ICIC   25583
INSTITUTO DE CIENCIAS E INGENIERIA DE LA COMPUTACION
Unidad Ejecutora - UE
congresos y reuniones científicas
Título:
FS4RVDD: A Feature Selection Algorithm for Random Variables with Discrete Distribution
Autor/es:
MARTÍNEZ, MARÍA JIMENA; CRAVERO, FIORELLA; DÍAZ, MÓNICA F.; SCHUSTIK, SANTIAGO A.; PONZONI, IGNACIO
Lugar:
Cadiz
Reunión:
Conferencia; IPMU 2018: Information Processing and Management of Uncertainty in Knowledge-Based Systems.; 2018
Institución organizadora:
Universidad de Cadiz
Resumen:
Feature Selection is a crucial step for inferring regression and classification models in QSPR (Quantitative Structure/Property Relationship) applied to Cheminformatics. A particularly complex case of QSPR modelling occurs in Polymer Informatics because the features under analysis require the management of uncertainty. In this paper, a novel feature selection method for addressing this special QSPR scenario is presented.

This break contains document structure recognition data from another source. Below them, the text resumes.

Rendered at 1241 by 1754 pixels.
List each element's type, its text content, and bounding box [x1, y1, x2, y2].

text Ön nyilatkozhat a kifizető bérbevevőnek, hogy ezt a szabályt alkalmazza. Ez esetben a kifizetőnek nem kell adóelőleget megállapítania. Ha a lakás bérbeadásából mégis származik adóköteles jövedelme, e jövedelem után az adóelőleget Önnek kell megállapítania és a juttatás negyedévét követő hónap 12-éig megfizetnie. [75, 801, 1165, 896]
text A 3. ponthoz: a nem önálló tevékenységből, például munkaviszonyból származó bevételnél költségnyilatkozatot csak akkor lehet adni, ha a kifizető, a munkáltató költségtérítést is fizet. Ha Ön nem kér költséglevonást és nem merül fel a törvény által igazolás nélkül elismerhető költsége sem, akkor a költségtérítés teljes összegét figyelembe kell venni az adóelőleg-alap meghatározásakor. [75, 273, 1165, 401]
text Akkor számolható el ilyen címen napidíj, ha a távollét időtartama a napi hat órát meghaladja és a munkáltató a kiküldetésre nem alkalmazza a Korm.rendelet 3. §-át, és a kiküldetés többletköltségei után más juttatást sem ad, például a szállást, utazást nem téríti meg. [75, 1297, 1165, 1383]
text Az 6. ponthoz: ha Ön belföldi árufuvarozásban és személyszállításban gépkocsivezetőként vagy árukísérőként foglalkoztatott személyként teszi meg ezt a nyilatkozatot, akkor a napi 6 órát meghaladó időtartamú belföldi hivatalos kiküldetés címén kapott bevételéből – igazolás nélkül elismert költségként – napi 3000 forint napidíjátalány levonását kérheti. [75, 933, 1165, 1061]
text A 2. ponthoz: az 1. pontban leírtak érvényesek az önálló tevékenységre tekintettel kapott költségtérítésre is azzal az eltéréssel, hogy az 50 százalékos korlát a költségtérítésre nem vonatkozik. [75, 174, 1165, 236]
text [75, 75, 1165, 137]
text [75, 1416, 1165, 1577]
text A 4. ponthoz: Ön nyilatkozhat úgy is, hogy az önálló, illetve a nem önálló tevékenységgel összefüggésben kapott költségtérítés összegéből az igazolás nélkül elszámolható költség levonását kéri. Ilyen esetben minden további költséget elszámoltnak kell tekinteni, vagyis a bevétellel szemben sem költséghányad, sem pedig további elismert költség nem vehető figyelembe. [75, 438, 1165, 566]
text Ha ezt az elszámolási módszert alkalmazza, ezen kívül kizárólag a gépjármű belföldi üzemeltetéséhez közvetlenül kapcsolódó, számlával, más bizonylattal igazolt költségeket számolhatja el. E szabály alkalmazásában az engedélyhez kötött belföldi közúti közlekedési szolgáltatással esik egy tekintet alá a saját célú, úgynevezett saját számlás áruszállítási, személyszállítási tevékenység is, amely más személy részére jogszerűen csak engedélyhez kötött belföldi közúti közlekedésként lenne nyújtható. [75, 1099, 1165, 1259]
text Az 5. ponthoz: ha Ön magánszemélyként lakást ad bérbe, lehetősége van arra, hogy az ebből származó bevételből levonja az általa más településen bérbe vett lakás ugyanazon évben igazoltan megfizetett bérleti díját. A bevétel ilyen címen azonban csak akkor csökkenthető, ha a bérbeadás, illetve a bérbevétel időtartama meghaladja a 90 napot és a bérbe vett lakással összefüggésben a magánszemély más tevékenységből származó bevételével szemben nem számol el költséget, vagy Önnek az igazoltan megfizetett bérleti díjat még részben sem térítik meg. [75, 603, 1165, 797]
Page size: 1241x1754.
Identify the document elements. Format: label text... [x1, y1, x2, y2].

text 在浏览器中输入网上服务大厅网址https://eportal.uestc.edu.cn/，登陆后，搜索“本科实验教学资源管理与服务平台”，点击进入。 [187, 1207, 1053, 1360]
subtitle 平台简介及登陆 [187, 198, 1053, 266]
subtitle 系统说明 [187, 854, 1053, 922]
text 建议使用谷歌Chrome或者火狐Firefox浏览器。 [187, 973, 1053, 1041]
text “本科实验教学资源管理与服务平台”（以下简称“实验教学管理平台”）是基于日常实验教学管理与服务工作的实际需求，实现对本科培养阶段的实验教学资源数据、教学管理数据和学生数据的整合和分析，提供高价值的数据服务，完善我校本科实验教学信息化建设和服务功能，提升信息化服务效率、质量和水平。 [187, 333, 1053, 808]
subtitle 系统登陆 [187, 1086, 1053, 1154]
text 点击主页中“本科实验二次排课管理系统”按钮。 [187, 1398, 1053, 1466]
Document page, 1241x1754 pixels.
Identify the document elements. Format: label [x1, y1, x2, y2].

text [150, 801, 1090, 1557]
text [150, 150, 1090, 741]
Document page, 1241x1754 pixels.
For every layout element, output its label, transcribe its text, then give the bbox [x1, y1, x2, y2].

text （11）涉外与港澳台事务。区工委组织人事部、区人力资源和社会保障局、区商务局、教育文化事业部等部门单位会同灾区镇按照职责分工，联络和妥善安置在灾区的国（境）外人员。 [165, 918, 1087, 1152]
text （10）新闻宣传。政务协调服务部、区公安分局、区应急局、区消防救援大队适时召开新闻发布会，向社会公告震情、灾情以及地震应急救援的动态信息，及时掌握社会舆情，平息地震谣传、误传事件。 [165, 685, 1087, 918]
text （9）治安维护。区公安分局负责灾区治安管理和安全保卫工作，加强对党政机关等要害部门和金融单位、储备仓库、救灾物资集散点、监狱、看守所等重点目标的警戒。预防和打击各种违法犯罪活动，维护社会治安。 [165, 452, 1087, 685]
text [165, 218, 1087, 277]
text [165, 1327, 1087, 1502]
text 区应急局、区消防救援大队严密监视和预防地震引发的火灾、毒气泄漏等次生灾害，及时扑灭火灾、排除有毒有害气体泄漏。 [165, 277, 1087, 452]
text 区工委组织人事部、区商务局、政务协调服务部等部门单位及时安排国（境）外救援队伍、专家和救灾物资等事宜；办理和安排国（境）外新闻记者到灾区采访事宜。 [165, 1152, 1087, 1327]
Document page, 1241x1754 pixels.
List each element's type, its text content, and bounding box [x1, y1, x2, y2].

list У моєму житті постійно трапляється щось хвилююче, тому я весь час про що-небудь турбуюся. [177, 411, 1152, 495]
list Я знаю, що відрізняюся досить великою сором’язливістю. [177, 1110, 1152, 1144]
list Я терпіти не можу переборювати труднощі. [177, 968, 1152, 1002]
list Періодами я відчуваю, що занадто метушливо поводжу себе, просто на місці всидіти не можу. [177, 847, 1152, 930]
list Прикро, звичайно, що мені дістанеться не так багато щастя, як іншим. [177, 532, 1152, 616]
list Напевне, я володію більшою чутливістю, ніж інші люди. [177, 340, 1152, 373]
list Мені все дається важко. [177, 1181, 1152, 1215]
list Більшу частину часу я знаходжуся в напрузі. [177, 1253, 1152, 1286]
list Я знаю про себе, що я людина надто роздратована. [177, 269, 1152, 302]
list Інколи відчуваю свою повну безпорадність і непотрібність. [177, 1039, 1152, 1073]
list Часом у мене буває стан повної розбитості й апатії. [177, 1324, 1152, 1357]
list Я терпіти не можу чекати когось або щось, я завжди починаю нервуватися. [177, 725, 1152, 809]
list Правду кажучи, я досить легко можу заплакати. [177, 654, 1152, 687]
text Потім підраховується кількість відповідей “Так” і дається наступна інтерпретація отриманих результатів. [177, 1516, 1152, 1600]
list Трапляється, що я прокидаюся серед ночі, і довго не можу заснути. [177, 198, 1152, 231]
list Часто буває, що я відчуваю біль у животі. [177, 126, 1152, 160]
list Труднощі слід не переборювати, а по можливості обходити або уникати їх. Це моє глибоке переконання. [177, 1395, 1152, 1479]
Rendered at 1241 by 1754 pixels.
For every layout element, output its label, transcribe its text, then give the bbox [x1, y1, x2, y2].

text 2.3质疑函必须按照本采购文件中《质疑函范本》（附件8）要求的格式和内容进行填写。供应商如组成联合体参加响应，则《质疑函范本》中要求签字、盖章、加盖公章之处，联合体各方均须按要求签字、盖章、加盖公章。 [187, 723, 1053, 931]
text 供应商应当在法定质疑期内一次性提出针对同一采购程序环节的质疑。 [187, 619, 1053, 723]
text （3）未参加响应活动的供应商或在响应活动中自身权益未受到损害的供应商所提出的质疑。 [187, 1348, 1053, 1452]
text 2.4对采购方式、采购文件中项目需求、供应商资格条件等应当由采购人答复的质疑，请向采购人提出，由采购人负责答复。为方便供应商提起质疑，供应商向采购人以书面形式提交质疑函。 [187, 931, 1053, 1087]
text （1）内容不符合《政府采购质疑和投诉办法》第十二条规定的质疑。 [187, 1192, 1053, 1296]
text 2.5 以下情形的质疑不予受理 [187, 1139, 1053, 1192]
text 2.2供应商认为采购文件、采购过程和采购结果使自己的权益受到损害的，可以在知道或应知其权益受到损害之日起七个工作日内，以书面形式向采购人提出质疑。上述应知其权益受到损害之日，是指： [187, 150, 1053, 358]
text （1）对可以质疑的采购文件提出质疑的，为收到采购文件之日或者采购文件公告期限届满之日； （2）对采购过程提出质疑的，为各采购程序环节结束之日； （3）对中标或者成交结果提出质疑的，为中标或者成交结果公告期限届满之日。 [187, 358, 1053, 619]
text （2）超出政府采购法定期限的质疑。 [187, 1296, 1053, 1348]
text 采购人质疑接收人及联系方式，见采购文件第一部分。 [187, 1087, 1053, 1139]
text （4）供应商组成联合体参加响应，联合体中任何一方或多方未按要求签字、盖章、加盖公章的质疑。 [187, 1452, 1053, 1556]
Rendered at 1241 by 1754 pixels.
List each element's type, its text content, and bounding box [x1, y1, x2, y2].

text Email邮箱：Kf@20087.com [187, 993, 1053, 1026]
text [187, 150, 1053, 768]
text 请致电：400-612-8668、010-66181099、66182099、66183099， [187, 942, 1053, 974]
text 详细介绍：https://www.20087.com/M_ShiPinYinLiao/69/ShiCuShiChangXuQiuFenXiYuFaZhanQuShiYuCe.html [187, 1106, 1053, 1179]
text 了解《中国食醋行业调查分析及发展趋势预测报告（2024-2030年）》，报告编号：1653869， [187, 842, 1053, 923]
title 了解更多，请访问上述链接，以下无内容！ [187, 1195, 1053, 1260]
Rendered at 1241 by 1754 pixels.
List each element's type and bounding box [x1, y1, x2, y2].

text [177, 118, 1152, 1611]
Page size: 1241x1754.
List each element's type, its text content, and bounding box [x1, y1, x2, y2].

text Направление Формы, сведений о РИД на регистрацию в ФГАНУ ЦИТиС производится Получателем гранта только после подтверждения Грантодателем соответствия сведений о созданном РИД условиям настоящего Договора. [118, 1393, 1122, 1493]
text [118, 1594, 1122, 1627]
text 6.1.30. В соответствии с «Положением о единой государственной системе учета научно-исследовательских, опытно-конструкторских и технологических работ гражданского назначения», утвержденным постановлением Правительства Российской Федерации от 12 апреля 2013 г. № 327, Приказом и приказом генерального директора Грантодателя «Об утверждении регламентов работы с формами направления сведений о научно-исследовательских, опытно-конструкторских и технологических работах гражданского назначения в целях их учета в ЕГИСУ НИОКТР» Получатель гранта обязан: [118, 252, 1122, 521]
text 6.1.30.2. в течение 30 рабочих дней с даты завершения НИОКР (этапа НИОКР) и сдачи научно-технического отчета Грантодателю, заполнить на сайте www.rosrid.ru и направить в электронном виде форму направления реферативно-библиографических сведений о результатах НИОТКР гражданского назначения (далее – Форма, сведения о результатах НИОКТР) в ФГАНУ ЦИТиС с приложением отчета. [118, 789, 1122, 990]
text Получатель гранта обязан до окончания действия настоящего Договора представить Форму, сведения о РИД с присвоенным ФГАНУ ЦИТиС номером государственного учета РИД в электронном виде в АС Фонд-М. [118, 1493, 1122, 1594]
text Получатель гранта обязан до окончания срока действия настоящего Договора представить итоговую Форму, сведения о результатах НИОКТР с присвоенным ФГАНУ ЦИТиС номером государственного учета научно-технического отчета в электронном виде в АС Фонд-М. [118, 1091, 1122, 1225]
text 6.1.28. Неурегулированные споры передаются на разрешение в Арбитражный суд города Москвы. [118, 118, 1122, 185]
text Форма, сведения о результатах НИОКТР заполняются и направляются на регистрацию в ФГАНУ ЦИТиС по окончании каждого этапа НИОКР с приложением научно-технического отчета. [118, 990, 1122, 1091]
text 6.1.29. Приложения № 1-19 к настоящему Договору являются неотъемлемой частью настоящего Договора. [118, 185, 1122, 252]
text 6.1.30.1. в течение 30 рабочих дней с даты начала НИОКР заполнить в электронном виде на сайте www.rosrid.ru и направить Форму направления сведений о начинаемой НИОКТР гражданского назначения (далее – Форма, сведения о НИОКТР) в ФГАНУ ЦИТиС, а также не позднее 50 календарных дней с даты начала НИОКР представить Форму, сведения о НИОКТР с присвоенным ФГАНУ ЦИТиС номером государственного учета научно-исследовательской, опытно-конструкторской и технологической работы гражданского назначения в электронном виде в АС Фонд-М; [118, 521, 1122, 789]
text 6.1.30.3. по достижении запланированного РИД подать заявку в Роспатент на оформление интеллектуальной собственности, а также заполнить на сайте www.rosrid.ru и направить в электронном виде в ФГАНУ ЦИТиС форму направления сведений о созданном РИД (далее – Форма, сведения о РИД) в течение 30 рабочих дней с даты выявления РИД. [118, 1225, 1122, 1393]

The proposed methodology assumes that each feature is characterized by a probabilistic distribution of values associated with the polydispersity of the polymers included in the training dataset. This new algorithm has two sequential steps: ranking of the features, generated by correlation analysis, and iterative subset reduction, obtained by feature redundancy analysis. A prototype of the algorithm has been implemented in order to conduct a proof of concept. The method performance has been evaluated by using synthetic datasets of different sizes and varying the cardinality of the feature selected sub-sets. These preliminary results allow concluding that the chosen mathematical representation and the proposed method is suitable for managing the uncertainty inherent to the polymerization. Nevertheless, this research constitutes a piece of work in progress and additional experiments should be conducted in the future in order to assess the actual benefits and limitations of this methodology.